» TRECHO SELECIONADO:

O presente artigo busca comentar o regramento da execução da pensão ante o dever de constituição de capital em garantia do pagamento: trata-se de um breve comentário à Súmula nº 313 do Superior Tribunal de Justiça e à sua superação face à Lei 11.232, que revogou o art. 602 e introduziu o art. 475-Q e § 2º no Código de Processo Civil.
A referida súmula 313 teve a seguinte redação:
"Em ação de indenização, procedente o pedido, é necessária a constituição de capital ou caução fidejussória para a garantia de pagamento da pensão, independentemente da situação financeira do demandado."
(STJ, Súmula 313, SEGUNDA SEÇÃO, julgado em 25.05.2005, DJ 06.06.2005 p. 397).
O antigo regramento e a edição da s. 313 STJ
Editada há um ano, a súmula 313/STJ externou a definitiva posição daquela Corte sobre a garantia de pagamento de indenização continuada, denominada "pensão". Em relação ao pensionamento, a expressão, por si só, remete à obrigação de pagamento periódico de um determinado valor a alguém. Sendo de cunho alimentar, é óbvia a periodicidade mensal da obrigação. Por este simples fundamento, será sempre salutar a constituição de capital com o intuito de se garantir a efetividade do cumprimento de obrigação de trato sucessivo.
Dos precedentes citados pela Segunda Seção do STJ para edição da súmula, consta no RESP n. 416.846/SP que a Jurisprudência antecedente à edição da súmula admitia a substituição de garantia por inclusão na folha de pagamento, em se tratando de ‘grandes empresas’, com robustez financeira.

» DADOS DISPONÍVEIS:
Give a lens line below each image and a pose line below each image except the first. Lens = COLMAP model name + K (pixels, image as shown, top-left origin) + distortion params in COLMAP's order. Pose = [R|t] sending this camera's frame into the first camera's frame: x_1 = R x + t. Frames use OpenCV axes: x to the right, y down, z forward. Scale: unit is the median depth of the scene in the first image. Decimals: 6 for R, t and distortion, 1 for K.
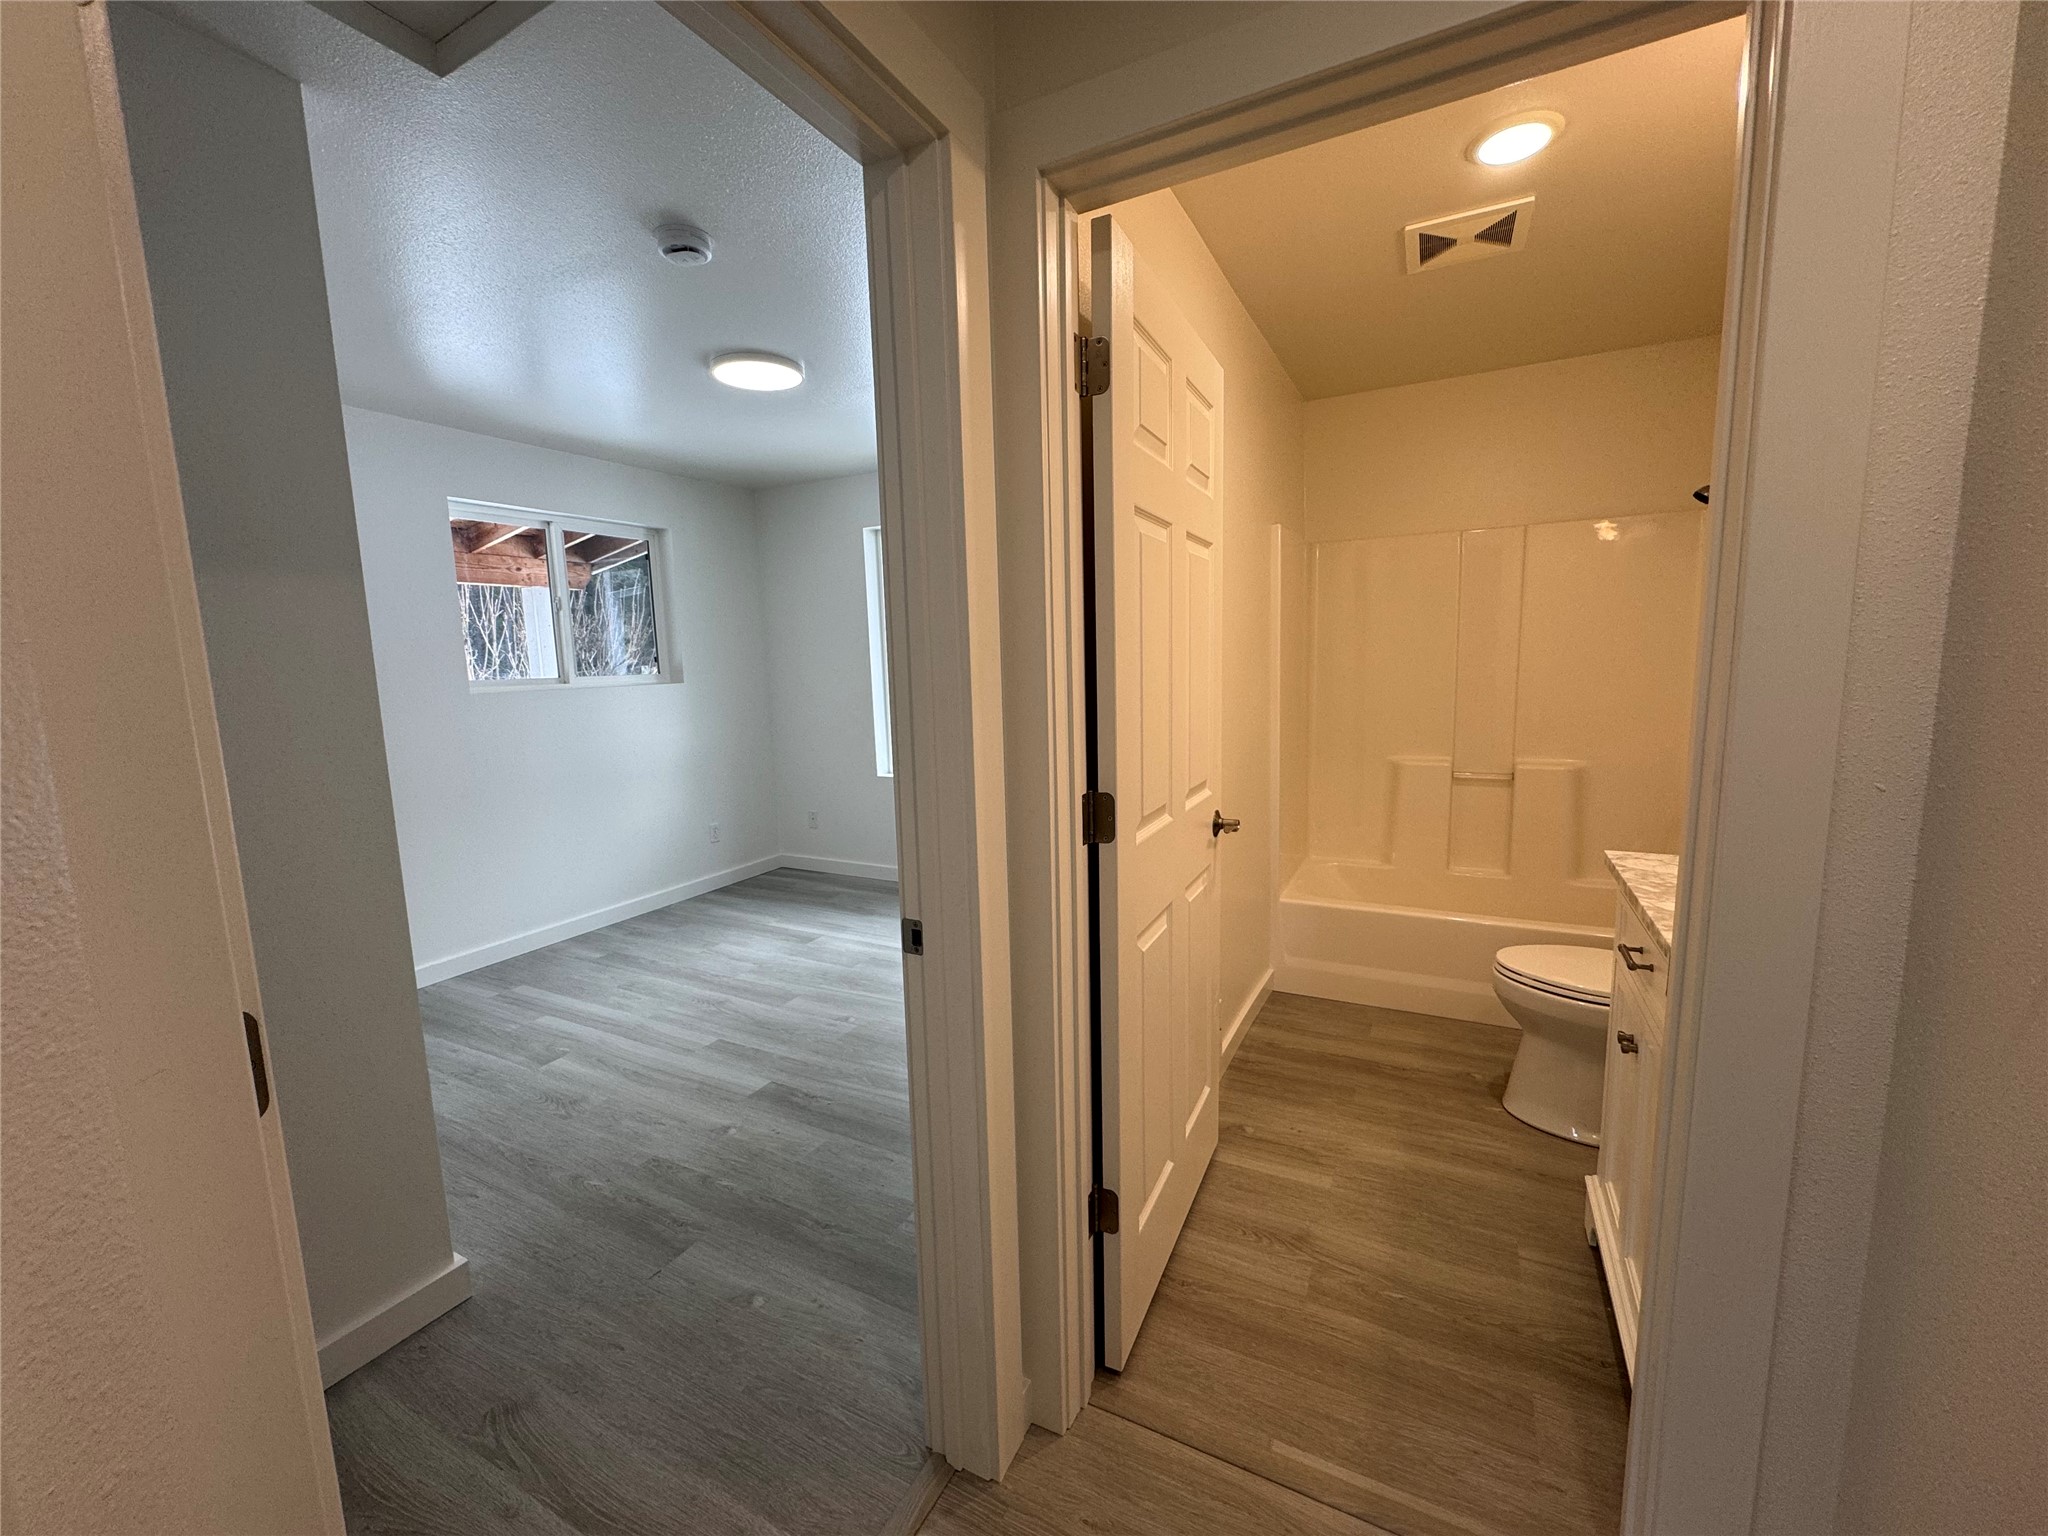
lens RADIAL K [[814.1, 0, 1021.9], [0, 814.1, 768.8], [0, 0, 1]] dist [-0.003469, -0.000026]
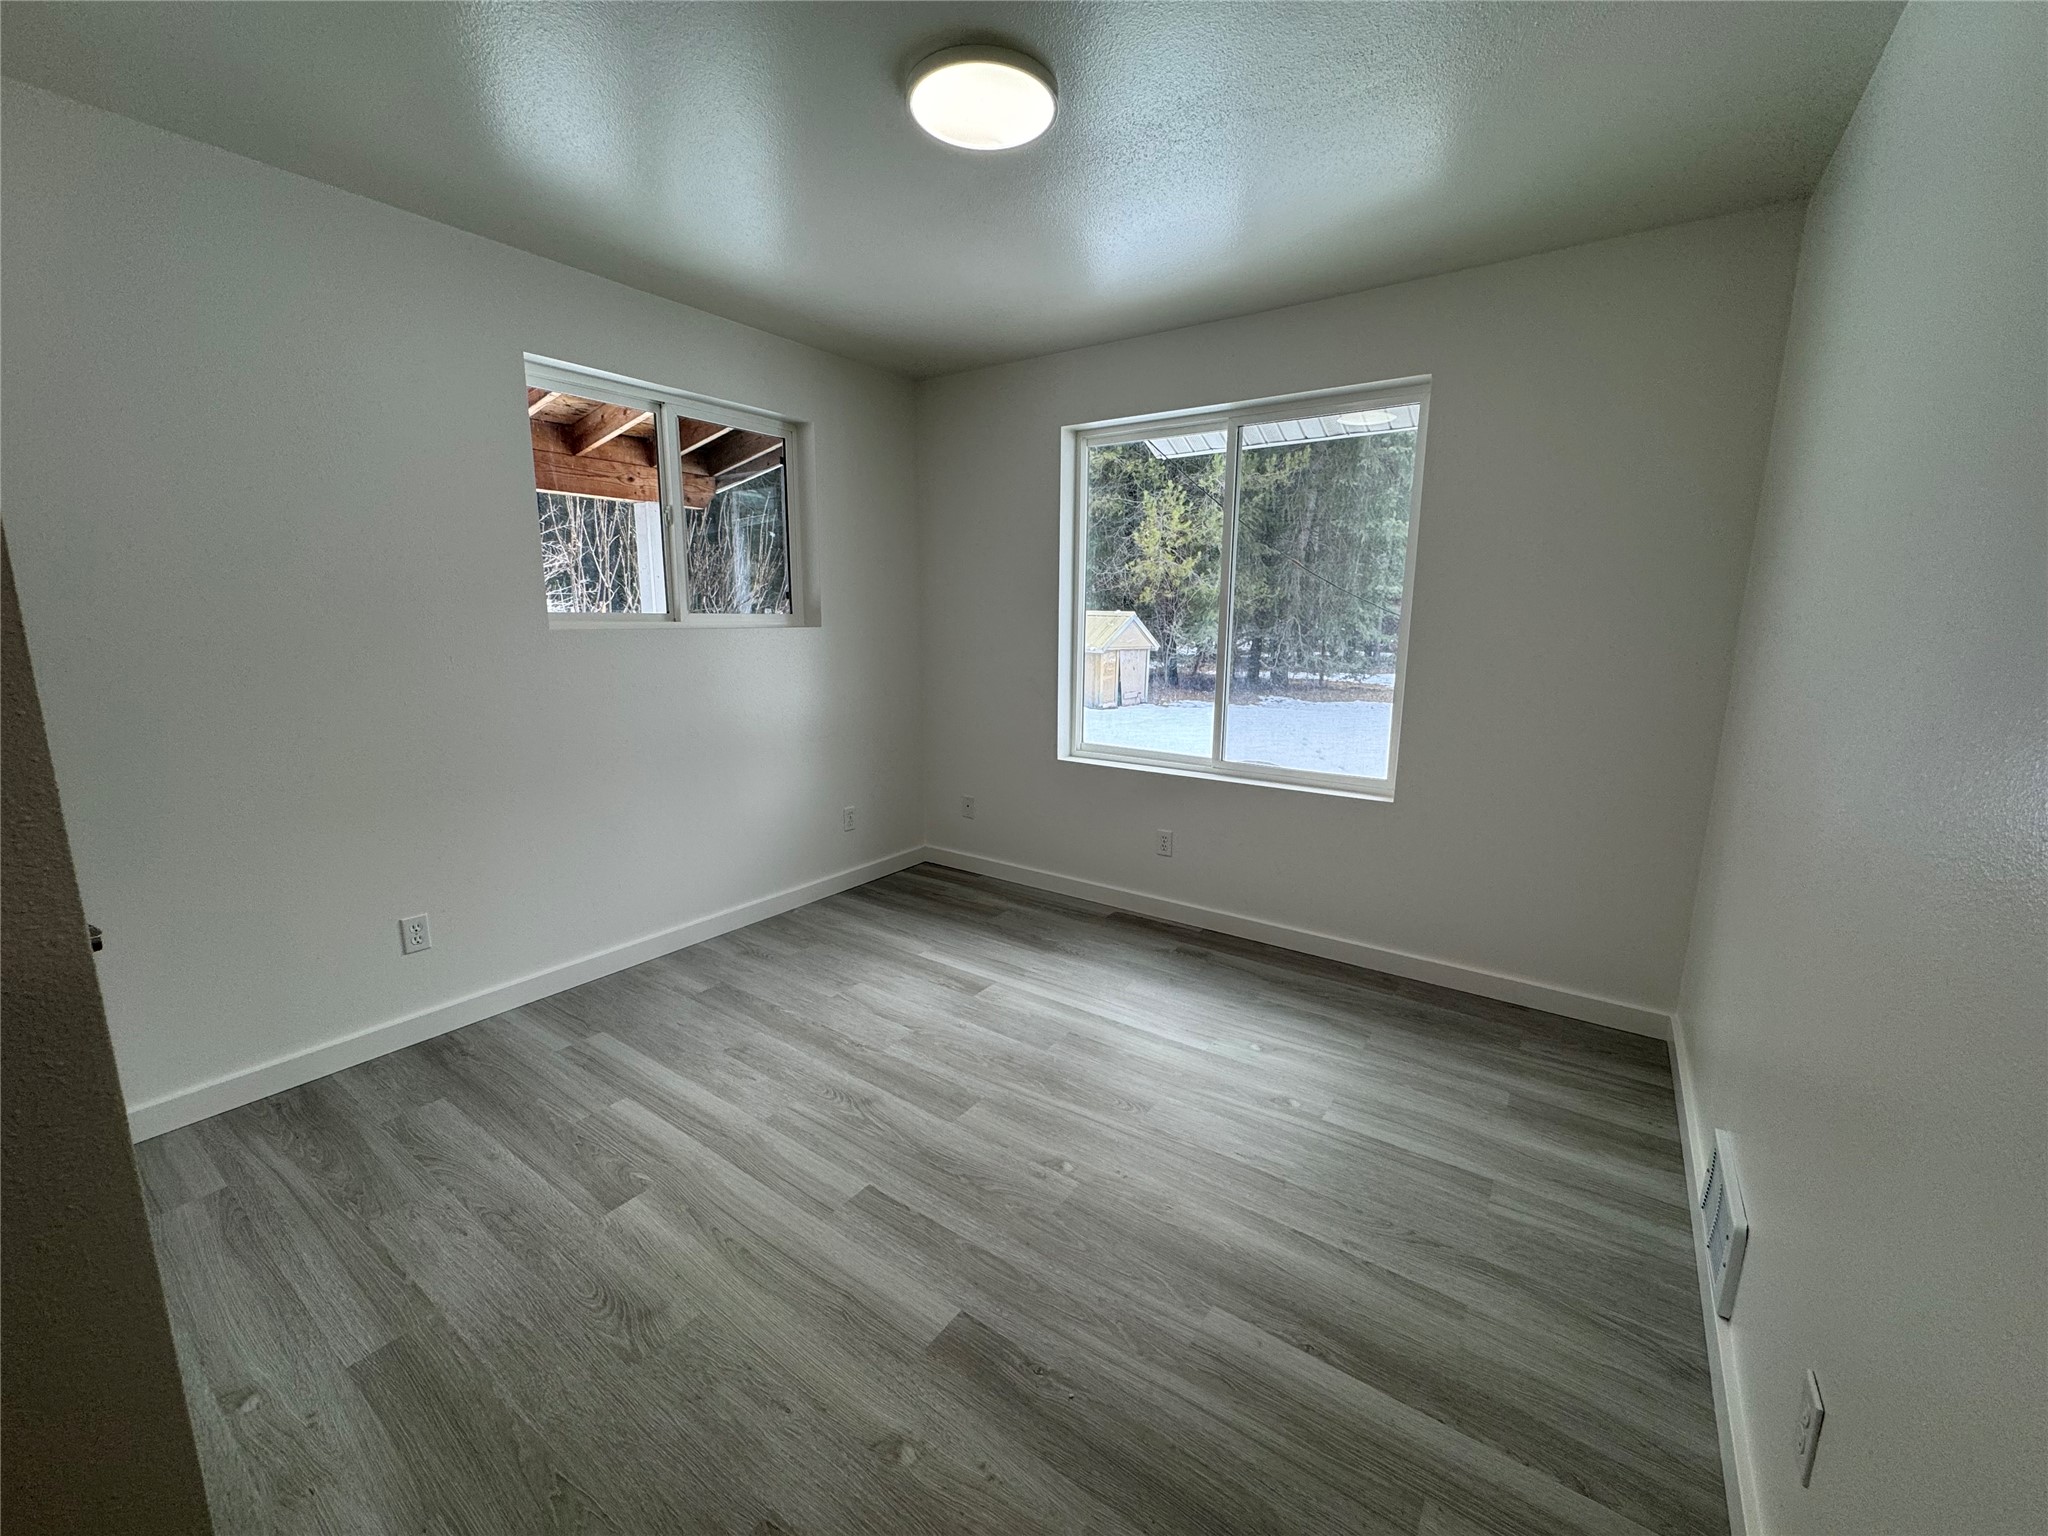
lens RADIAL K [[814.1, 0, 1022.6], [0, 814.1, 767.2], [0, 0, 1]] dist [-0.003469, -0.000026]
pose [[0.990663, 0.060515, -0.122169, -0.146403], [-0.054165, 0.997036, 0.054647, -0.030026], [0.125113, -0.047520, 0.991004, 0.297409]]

» EXERCÍCIO 1: De acordo com o trecho selecionado, qual lei revogou o art. 602 do Código de Processo Civil?
» EXERCÍCIO 2: Transcreva o trecho selecionado entre "A referida súmula" e "06.06.2005 p. 397).", inclusive, trocando "caução fidejussória" por "garantia real".
» EXERCÍCIO 3: Reescreva de forma mais concisa o parágrafo do trecho selecionado que começa com "Editada há um ano", mantendo seus fatos principais.

» RESPOSTA 1: A Lei 11.232.

» RESPOSTA 2:
A referida súmula 313 teve a seguinte redação:
"Em ação de indenização, procedente o pedido, é necessária a constituição de capital ou garantia real para a garantia de pagamento da pensão, independentemente da situação financeira do demandado."
(STJ, Súmula 313, SEGUNDA SEÇÃO, julgado em 25.05.2005, DJ 06.06.2005 p. 397).

» RESPOSTA 3: Editada há um ano, a súmula 313/STJ fixou a posição definitiva daquela Corte sobre a garantia de pagamento da indenização continuada chamada "pensão", expressão que remete ao pagamento periódico de um valor a alguém. Por ter cunho alimentar, a obrigação é mensal. Por isso, a constituição de capital será sempre salutar para garantir o cumprimento de obrigação de trato sucessivo.